Founded in 2014, Virginia startup PogoTec raised around $2 million before filing for their Regulation A+ IPO which hopes to raise up to $32 million to commercialize the world’s smallest, lightest camera which can attach to virtually all glasses. The camera retails for $149 and can capture up to six segments of 30-second video or XX images.
The product looks kind of cool, but are people really going to buy it at scale? We already have those dumb looking vending machine glasses that people can buy now for $129.99. Then there are competing solutions that are not as small but still serve the same function:
The company plans to use their social media following to hawk their wares to along with a sales-force and plans to put some installations in eye-wear stores like Foster Grant. They have 166 patents out to protect their technology of which a handful have actually been granted. You can tell these guys are scrappy and hustling to get this thing off the ground and it’s commendable. If you had some money to speculate and the desire to see where the whole thing goes, you might buy some shares. But the likelihood of this business getting off the ground and turning into a sustainable cash generation platform seems low. By the way, you can pick one of their devices here if you’re interested which is probably what they need the most right now – sales.

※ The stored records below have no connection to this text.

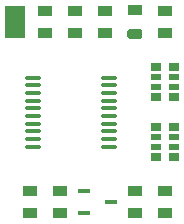
<source format=gtp>
G04*
G04 #@! TF.GenerationSoftware,Altium Limited,Altium Designer,22.2.1 (43)*
G04*
G04 Layer_Color=8421504*
%FSTAX25Y25*%
%MOIN*%
G70*
G04*
G04 #@! TF.SameCoordinates,04582349-F352-462C-AFDD-1AE5C237541B*
G04*
G04*
G04 #@! TF.FilePolarity,Positive*
G04*
G01*
G75*
%ADD15R,0.05000X0.03500*%
G04:AMPARAMS|DCode=16|XSize=35mil|YSize=50mil|CornerRadius=0mil|HoleSize=0mil|Usage=FLASHONLY|Rotation=270.000|XOffset=0mil|YOffset=0mil|HoleType=Round|Shape=Octagon|*
%AMOCTAGOND16*
4,1,8,0.02500,0.00875,0.02500,-0.00875,0.01625,-0.01750,-0.01625,-0.01750,-0.02500,-0.00875,-0.02500,0.00875,-0.01625,0.01750,0.01625,0.01750,0.02500,0.00875,0.0*
%
%ADD16OCTAGOND16*%

%ADD17R,0.05000X0.03500*%
%ADD18O,0.05906X0.01181*%
%ADD19R,0.03543X0.02559*%
%ADD20R,0.03543X0.01968*%
%ADD21R,0.03937X0.01772*%
%ADD22R,0.07087X0.11024*%
D15*
X00475Y0078D02*
D03*
D16*
Y007D02*
D03*
D17*
X00375Y007026D02*
D03*
Y0077741D02*
D03*
X00575Y007026D02*
D03*
Y0077741D02*
D03*
X00275Y007026D02*
D03*
Y0077741D02*
D03*
X00175Y007026D02*
D03*
Y0077741D02*
D03*
X0047526Y001774D02*
D03*
Y001026D02*
D03*
X00125Y001026D02*
D03*
Y001774D02*
D03*
X00575Y001026D02*
D03*
Y001774D02*
D03*
X00225Y001774D02*
D03*
Y001026D02*
D03*
D18*
X0013602Y0055516D02*
D03*
Y0052957D02*
D03*
Y0050398D02*
D03*
Y0047839D02*
D03*
Y0045279D02*
D03*
Y004272D02*
D03*
Y0040161D02*
D03*
Y0037602D02*
D03*
Y0035043D02*
D03*
Y0032484D02*
D03*
X0038798Y0055516D02*
D03*
Y0052957D02*
D03*
Y0050398D02*
D03*
Y0047839D02*
D03*
Y0045279D02*
D03*
Y004272D02*
D03*
Y0040161D02*
D03*
Y0037602D02*
D03*
Y0035043D02*
D03*
Y0032484D02*
D03*
D19*
X005435Y0039039D02*
D03*
Y0028961D02*
D03*
X006065D02*
D03*
Y0039039D02*
D03*
X005435Y0059039D02*
D03*
Y0048961D02*
D03*
X006065D02*
D03*
Y0059039D02*
D03*
D20*
X005435Y0035575D02*
D03*
Y0032425D02*
D03*
X006065D02*
D03*
Y0035575D02*
D03*
X005435Y0055575D02*
D03*
Y0052425D02*
D03*
X006065D02*
D03*
Y0055575D02*
D03*
D21*
X00305Y001774D02*
D03*
Y001026D02*
D03*
X0039429Y0014D02*
D03*
D22*
X00075Y0074D02*
D03*
M02*

</source>
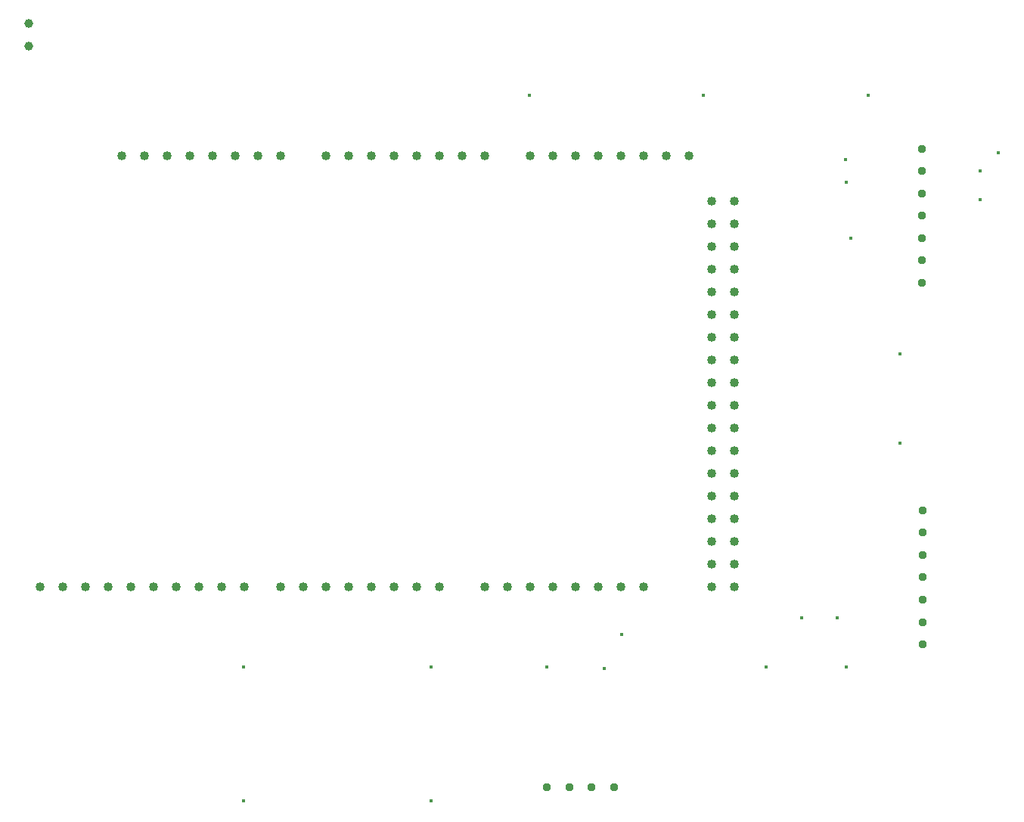
<source format=gbr>
%TF.GenerationSoftware,KiCad,Pcbnew,8.0.1*%
%TF.CreationDate,2024-05-22T11:23:23+02:00*%
%TF.ProjectId,Master,4d617374-6572-42e6-9b69-6361645f7063,rev?*%
%TF.SameCoordinates,Original*%
%TF.FileFunction,Plated,1,2,PTH,Drill*%
%TF.FilePolarity,Positive*%
%FSLAX46Y46*%
G04 Gerber Fmt 4.6, Leading zero omitted, Abs format (unit mm)*
G04 Created by KiCad (PCBNEW 8.0.1) date 2024-05-22 11:23:23*
%MOMM*%
%LPD*%
G01*
G04 APERTURE LIST*
%TA.AperFunction,ViaDrill*%
%ADD10C,0.400000*%
%TD*%
%TA.AperFunction,ComponentDrill*%
%ADD11C,0.950000*%
%TD*%
%TA.AperFunction,ComponentDrill*%
%ADD12C,1.000000*%
%TD*%
%TA.AperFunction,ComponentDrill*%
%ADD13C,1.016000*%
%TD*%
G04 APERTURE END LIST*
D10*
X122500000Y-129500000D03*
X122500000Y-144500000D03*
X143500000Y-129500000D03*
X143500000Y-144500000D03*
X154500000Y-65500000D03*
X156500000Y-129500000D03*
X162877734Y-129665937D03*
X164832110Y-125925165D03*
X174000000Y-65500000D03*
X181000000Y-129500000D03*
X185000000Y-124000000D03*
X189000000Y-124000000D03*
X189954140Y-72685543D03*
X189979257Y-75228163D03*
X190000000Y-129500000D03*
X190500000Y-81500000D03*
X192500000Y-65500000D03*
X196000000Y-94500000D03*
X196000000Y-104500000D03*
X204996592Y-73983633D03*
X205038077Y-77177928D03*
X207000000Y-72000000D03*
D11*
%TO.C,J6*%
X156500000Y-143000000D03*
X159000000Y-143000000D03*
X161500000Y-143000000D03*
X164000000Y-143000000D03*
%TO.C,J1*%
X198500000Y-71500000D03*
X198500000Y-74000000D03*
X198500000Y-76500000D03*
X198500000Y-79000000D03*
X198500000Y-81500000D03*
X198500000Y-84000000D03*
X198500000Y-86500000D03*
%TO.C,J2*%
X198525000Y-112000000D03*
X198525000Y-114500000D03*
X198525000Y-117000000D03*
X198525000Y-119500000D03*
X198525000Y-122000000D03*
X198525000Y-124500000D03*
X198525000Y-127000000D03*
D12*
%TO.C,J3*%
X98500000Y-57500000D03*
X98500000Y-60000000D03*
D13*
%TO.C,A1*%
X99796000Y-120600000D03*
X102336000Y-120600000D03*
X104876000Y-120600000D03*
X107416000Y-120600000D03*
X108940000Y-72340000D03*
X109956000Y-120600000D03*
X111480000Y-72340000D03*
X112496000Y-120600000D03*
X114020000Y-72340000D03*
X115036000Y-120600000D03*
X116560000Y-72340000D03*
X117576000Y-120600000D03*
X119100000Y-72340000D03*
X120116000Y-120600000D03*
X121640000Y-72340000D03*
X122656000Y-120600000D03*
X124180000Y-72340000D03*
X126720000Y-72340000D03*
X126720000Y-120600000D03*
X129260000Y-120600000D03*
X131800000Y-72340000D03*
X131800000Y-120600000D03*
X134340000Y-72340000D03*
X134340000Y-120600000D03*
X136880000Y-72340000D03*
X136880000Y-120600000D03*
X139420000Y-72340000D03*
X139420000Y-120600000D03*
X141960000Y-72340000D03*
X141960000Y-120600000D03*
X144500000Y-72340000D03*
X144500000Y-120600000D03*
X147040000Y-72340000D03*
X149580000Y-72340000D03*
X149580000Y-120600000D03*
X152120000Y-120600000D03*
X154660000Y-72340000D03*
X154660000Y-120600000D03*
X157200000Y-72340000D03*
X157200000Y-120600000D03*
X159740000Y-72340000D03*
X159740000Y-120600000D03*
X162280000Y-72340000D03*
X162280000Y-120600000D03*
X164820000Y-72340000D03*
X164820000Y-120600000D03*
X167360000Y-72340000D03*
X167360000Y-120600000D03*
X169900000Y-72340000D03*
X172440000Y-72340000D03*
X174980000Y-77420000D03*
X174980000Y-79960000D03*
X174980000Y-82500000D03*
X174980000Y-85040000D03*
X174980000Y-87580000D03*
X174980000Y-90120000D03*
X174980000Y-92660000D03*
X174980000Y-95200000D03*
X174980000Y-97740000D03*
X174980000Y-100280000D03*
X174980000Y-102820000D03*
X174980000Y-105360000D03*
X174980000Y-107900000D03*
X174980000Y-110440000D03*
X174980000Y-112980000D03*
X174980000Y-115520000D03*
X174980000Y-118060000D03*
X174980000Y-120600000D03*
X177520000Y-77420000D03*
X177520000Y-79960000D03*
X177520000Y-82500000D03*
X177520000Y-85040000D03*
X177520000Y-87580000D03*
X177520000Y-90120000D03*
X177520000Y-92660000D03*
X177520000Y-95200000D03*
X177520000Y-97740000D03*
X177520000Y-100280000D03*
X177520000Y-102820000D03*
X177520000Y-105360000D03*
X177520000Y-107900000D03*
X177520000Y-110440000D03*
X177520000Y-112980000D03*
X177520000Y-115520000D03*
X177520000Y-118060000D03*
X177520000Y-120600000D03*
M02*

</source>
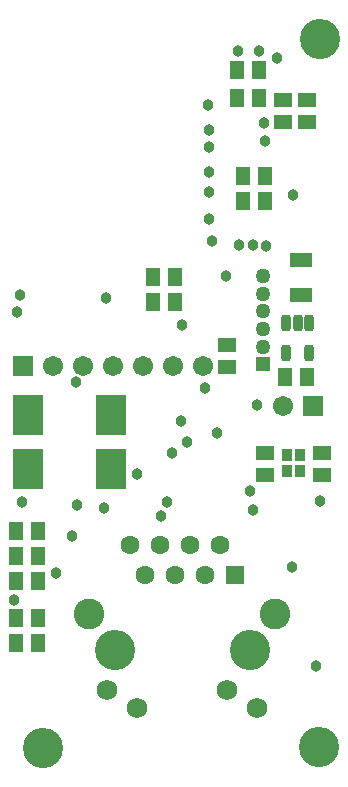
<source format=gbs>
G04*
G04 #@! TF.GenerationSoftware,Altium Limited,Altium Designer,20.0.10 (225)*
G04*
G04 Layer_Color=16711935*
%FSLAX25Y25*%
%MOIN*%
G70*
G01*
G75*
%ADD29R,0.06300X0.04800*%
%ADD31R,0.04800X0.06300*%
%ADD40R,0.06706X0.06706*%
%ADD41R,0.06304X0.06304*%
%ADD42C,0.06304*%
%ADD43C,0.10249*%
%ADD44C,0.06824*%
%ADD45C,0.13398*%
%ADD46R,0.05000X0.05000*%
%ADD47C,0.05000*%
%ADD48C,0.06706*%
%ADD49C,0.03800*%
%ADD79R,0.10249X0.13792*%
%ADD80R,0.03753X0.04147*%
G04:AMPARAMS|DCode=81|XSize=55.64mil|YSize=31.23mil|CornerRadius=9.81mil|HoleSize=0mil|Usage=FLASHONLY|Rotation=270.000|XOffset=0mil|YOffset=0mil|HoleType=Round|Shape=RoundedRectangle|*
%AMROUNDEDRECTD81*
21,1,0.05564,0.01161,0,0,270.0*
21,1,0.03602,0.03123,0,0,270.0*
1,1,0.01961,-0.00581,-0.01801*
1,1,0.01961,-0.00581,0.01801*
1,1,0.01961,0.00581,0.01801*
1,1,0.01961,0.00581,-0.01801*
%
%ADD81ROUNDEDRECTD81*%
%ADD82R,0.07572X0.04934*%
D29*
X74500Y147500D02*
D03*
Y140100D02*
D03*
X87000Y104121D02*
D03*
Y111521D02*
D03*
X106000D02*
D03*
Y104121D02*
D03*
X101328Y221800D02*
D03*
Y229200D02*
D03*
X93000D02*
D03*
Y221800D02*
D03*
D31*
X4000Y48000D02*
D03*
X11400D02*
D03*
Y56344D02*
D03*
X4000D02*
D03*
X11400Y85500D02*
D03*
X4000D02*
D03*
X11400Y77000D02*
D03*
X4000D02*
D03*
X49800Y170000D02*
D03*
X57200D02*
D03*
X11400Y68554D02*
D03*
X4000D02*
D03*
X57200Y161672D02*
D03*
X49800D02*
D03*
X101200Y136621D02*
D03*
X93800D02*
D03*
X87200Y195293D02*
D03*
X79800D02*
D03*
X87200Y203621D02*
D03*
X79800D02*
D03*
X77800Y239121D02*
D03*
X85200D02*
D03*
X77800Y229621D02*
D03*
X85200D02*
D03*
D40*
X6500Y140454D02*
D03*
X103000Y127121D02*
D03*
D41*
X77000Y70791D02*
D03*
D42*
X72000Y80791D02*
D03*
X67000Y70791D02*
D03*
X62000Y80791D02*
D03*
X57000Y70791D02*
D03*
X52000Y80791D02*
D03*
X47000Y70791D02*
D03*
X42000Y80791D02*
D03*
D43*
X28496Y57799D02*
D03*
X90504D02*
D03*
D44*
X84402Y26500D02*
D03*
X44500D02*
D03*
X74500Y32484D02*
D03*
X34598D02*
D03*
D45*
X37000Y45791D02*
D03*
X82000D02*
D03*
X105500Y249500D02*
D03*
X13000Y13000D02*
D03*
X105000Y13500D02*
D03*
D46*
X86500Y140905D02*
D03*
D47*
Y146810D02*
D03*
Y152716D02*
D03*
Y158621D02*
D03*
Y164527D02*
D03*
Y170432D02*
D03*
D48*
X26500Y140454D02*
D03*
X16500D02*
D03*
X36500D02*
D03*
X46500D02*
D03*
X56500D02*
D03*
X66500D02*
D03*
X93000Y127121D02*
D03*
D49*
X69500Y182000D02*
D03*
X104000Y40500D02*
D03*
X84500Y127500D02*
D03*
X96000Y73500D02*
D03*
X52500Y90500D02*
D03*
X17500Y71500D02*
D03*
X3500Y62500D02*
D03*
X22902Y83598D02*
D03*
X24500Y94000D02*
D03*
X105500Y95500D02*
D03*
X83000Y92500D02*
D03*
X96500Y197500D02*
D03*
X56000Y111500D02*
D03*
X61000Y115000D02*
D03*
X71000Y118000D02*
D03*
X67036Y133000D02*
D03*
X59000Y122000D02*
D03*
X24000Y135000D02*
D03*
X6000Y95000D02*
D03*
X33518Y92982D02*
D03*
X44534Y104500D02*
D03*
X59418Y153918D02*
D03*
X87000Y215500D02*
D03*
X68000Y227500D02*
D03*
X78000Y245500D02*
D03*
X68500Y213500D02*
D03*
X87500Y180500D02*
D03*
X86828Y221500D02*
D03*
X91000Y243000D02*
D03*
X85000Y245500D02*
D03*
X4500Y158500D02*
D03*
X5500Y164000D02*
D03*
X34000Y163000D02*
D03*
X74000Y170500D02*
D03*
X54500Y95000D02*
D03*
X68500Y189500D02*
D03*
X68432Y205000D02*
D03*
Y198500D02*
D03*
Y219000D02*
D03*
X82000Y98621D02*
D03*
X83000Y180621D02*
D03*
X78500D02*
D03*
D79*
X35681Y124000D02*
D03*
X8319D02*
D03*
Y106000D02*
D03*
X35681D02*
D03*
D80*
X94584Y105464D02*
D03*
Y110779D02*
D03*
X98717D02*
D03*
Y105464D02*
D03*
D81*
X101740Y154691D02*
D03*
X94260D02*
D03*
Y144809D02*
D03*
X98000Y154691D02*
D03*
X101740Y144809D02*
D03*
D82*
X99000Y164176D02*
D03*
Y175672D02*
D03*
M02*

</source>
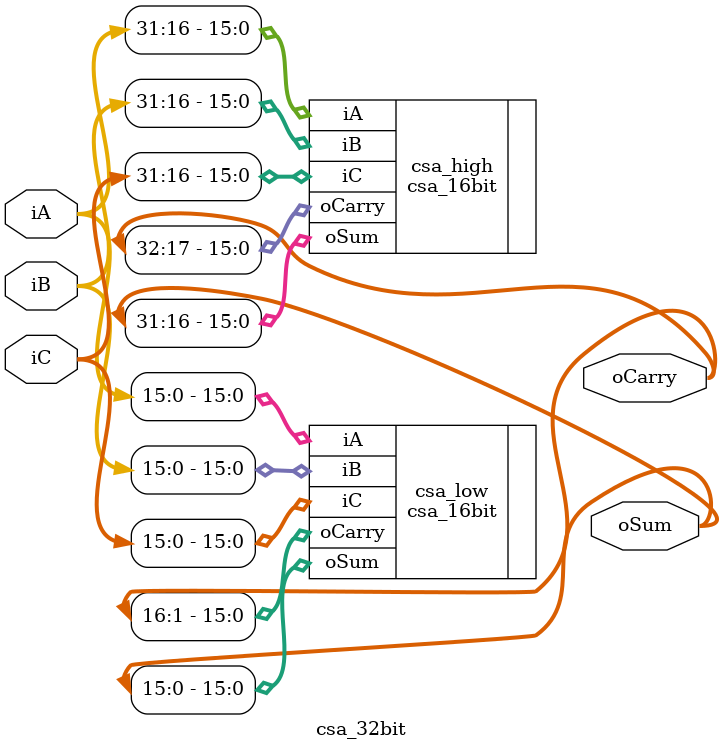
<source format=v>
`timescale 1ns / 1ps

module csa_32bit(
    input wire [31:0] iA, iB, iC,
    output wire [31:0] oSum,
    output wire [32:1] oCarry
);

    csa_16bit csa_low(
        .iA(iA[15:0]),
        .iB(iB[15:0]),
        .iC(iC[15:0]),
        .oSum(oSum[15:0]),
        .oCarry(oCarry[16:1])
    );
    
    csa_16bit csa_high(
        .iA(iA[31:16]),
        .iB(iB[31:16]),
        .iC(iC[31:16]),
        .oSum(oSum[31:16]),
        .oCarry(oCarry[32:17])
    );
endmodule
</source>
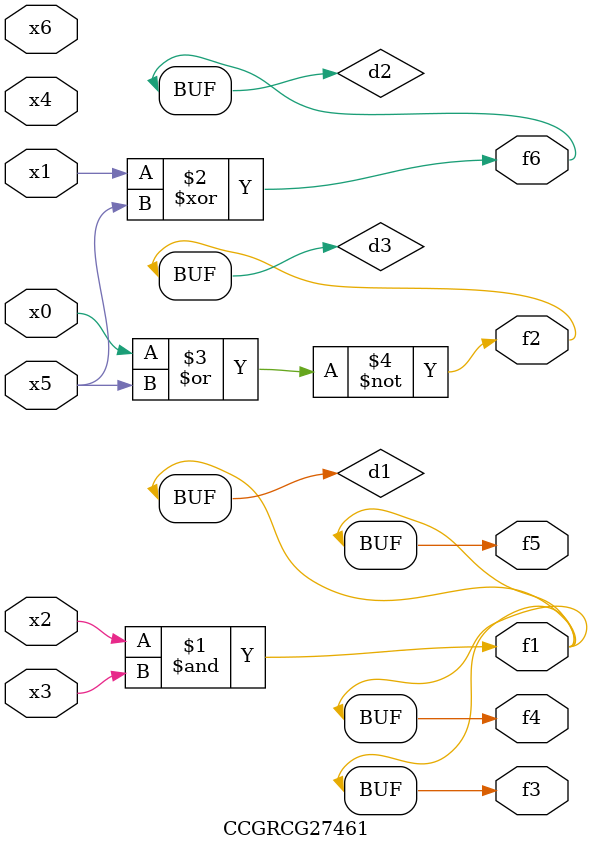
<source format=v>
module CCGRCG27461(
	input x0, x1, x2, x3, x4, x5, x6,
	output f1, f2, f3, f4, f5, f6
);

	wire d1, d2, d3;

	and (d1, x2, x3);
	xor (d2, x1, x5);
	nor (d3, x0, x5);
	assign f1 = d1;
	assign f2 = d3;
	assign f3 = d1;
	assign f4 = d1;
	assign f5 = d1;
	assign f6 = d2;
endmodule

</source>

The Regulation A+ is said to be useful to those companies that have a clear value proposition that investors can understand and a following of sorts that might be apt to invest for some reason aside from just trying to achieve returns that beat the market benchmark. That’s cool and all but we invest because we want superior returns. The only way we can avoid corporate slavery and being tagged like a cow is to have our money work for us in a way that we can have some sort of financial independence. Investing in Regulation A+ IPOs isn’t going to be our ticket to financial independence.
The fact is that retail investors just don’t have the ability to conduct the appropriate levels of due diligence required to make sure they know what they’re getting into, not to mention the ability to assign an appropriate valuation to a business. Sure, the SEC performs the function of screening out any blatant scams, but they’re hardly the equivalent of a Silicon Valley venture capitalist who has seen 100s of businesses fail or a veteran institutional investor who can quickly differentiate between a lifestyle business and a business that is built to scale. Proceed with the utmost caution.